I stared at him, not understanding, not even knowing how to begin arguing with him. "Because ... Just because ... How can you even ask me that? Rabbit, it's so basic. It doesn't get any more basic than that. I don't know anything about myself. It's like I've got this shoebox inside of me and it's empty. Totally empty. I want to fill it. I've got to. I've always wondered about so many things. Did I walk early? When did I lose my first tooth? Who's my father and what happened to him? None of this makes any sense. I already told you. I want to know."

"Some things are better not to know. Believe me, you're the lucky one. Do you think remembering every crappy little thing they did to me makes me a better person? Nuh uh. No way, Jose. I'd like to erase ninety-percent of the shit-o-la that I remember. Maybe I could sleep better. Sometimes, when I'm zooming on my board, I can forget ... almost. But no matter how fast I go, it still catches up with me in the end."

"But, Rabbit ..."

"No but's. Listen, my chiquita, and listen good for a change. It's not important who you were.
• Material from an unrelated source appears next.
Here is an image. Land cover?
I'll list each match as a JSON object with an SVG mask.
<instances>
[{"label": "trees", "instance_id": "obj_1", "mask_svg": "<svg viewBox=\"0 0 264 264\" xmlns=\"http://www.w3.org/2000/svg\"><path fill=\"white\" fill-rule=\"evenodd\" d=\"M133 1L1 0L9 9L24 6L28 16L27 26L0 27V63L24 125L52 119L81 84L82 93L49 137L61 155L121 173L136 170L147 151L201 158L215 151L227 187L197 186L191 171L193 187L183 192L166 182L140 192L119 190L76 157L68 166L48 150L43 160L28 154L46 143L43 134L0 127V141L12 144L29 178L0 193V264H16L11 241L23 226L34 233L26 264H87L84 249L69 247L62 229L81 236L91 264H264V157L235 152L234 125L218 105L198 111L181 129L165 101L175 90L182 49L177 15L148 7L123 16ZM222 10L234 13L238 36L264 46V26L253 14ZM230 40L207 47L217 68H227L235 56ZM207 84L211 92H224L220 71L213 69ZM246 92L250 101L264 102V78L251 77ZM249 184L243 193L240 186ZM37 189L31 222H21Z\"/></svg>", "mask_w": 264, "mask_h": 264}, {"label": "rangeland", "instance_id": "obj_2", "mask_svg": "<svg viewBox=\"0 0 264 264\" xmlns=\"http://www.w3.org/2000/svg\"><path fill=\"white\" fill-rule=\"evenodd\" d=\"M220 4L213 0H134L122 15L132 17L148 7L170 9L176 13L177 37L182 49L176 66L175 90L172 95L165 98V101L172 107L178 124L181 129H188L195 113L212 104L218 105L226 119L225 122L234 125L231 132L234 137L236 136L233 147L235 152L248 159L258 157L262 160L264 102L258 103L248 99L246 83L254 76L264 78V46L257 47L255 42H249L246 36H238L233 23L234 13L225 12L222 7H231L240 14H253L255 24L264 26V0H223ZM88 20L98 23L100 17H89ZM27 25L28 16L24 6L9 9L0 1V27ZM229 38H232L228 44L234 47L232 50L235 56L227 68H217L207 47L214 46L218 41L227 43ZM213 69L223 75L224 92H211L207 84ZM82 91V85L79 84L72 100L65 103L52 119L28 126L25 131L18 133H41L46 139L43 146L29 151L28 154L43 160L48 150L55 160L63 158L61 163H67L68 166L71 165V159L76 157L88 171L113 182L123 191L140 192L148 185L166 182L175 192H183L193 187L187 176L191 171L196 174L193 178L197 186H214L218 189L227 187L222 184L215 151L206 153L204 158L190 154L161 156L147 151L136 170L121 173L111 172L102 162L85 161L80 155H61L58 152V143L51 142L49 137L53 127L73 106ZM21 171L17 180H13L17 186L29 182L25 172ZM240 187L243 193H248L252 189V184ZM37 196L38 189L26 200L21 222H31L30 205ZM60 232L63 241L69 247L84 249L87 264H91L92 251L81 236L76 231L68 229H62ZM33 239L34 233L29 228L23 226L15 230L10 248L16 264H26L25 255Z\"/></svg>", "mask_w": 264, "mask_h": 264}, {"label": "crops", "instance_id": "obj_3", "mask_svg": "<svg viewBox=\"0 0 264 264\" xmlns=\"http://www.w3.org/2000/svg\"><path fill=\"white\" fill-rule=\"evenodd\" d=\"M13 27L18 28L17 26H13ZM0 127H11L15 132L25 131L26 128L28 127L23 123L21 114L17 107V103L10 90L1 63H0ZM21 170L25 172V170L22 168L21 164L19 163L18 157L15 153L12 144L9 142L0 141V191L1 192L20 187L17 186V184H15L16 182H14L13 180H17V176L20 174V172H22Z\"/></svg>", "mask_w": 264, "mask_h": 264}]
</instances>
It's important what you do. Where you go from here. No one knows that better than me." At last he let his hands drop away from his face. Even under his skateboarder's tan, Rabbit looked pale, a little queasy. Jeez, look at him. Did I look as bad as that? I felt like I did, my insides all carved out until I was completely hollow. Just a shell. A breeze could probably blow me over right now. As if he knew, Rabbit reached over and took my hand again. He squeezed very gently.

I laid my free hand on top of his. "Tell me," I said. "I deserve the truth."

"But can you handle it, blondie? Can you handle it all?"

I didn't know. There was only one way to find out.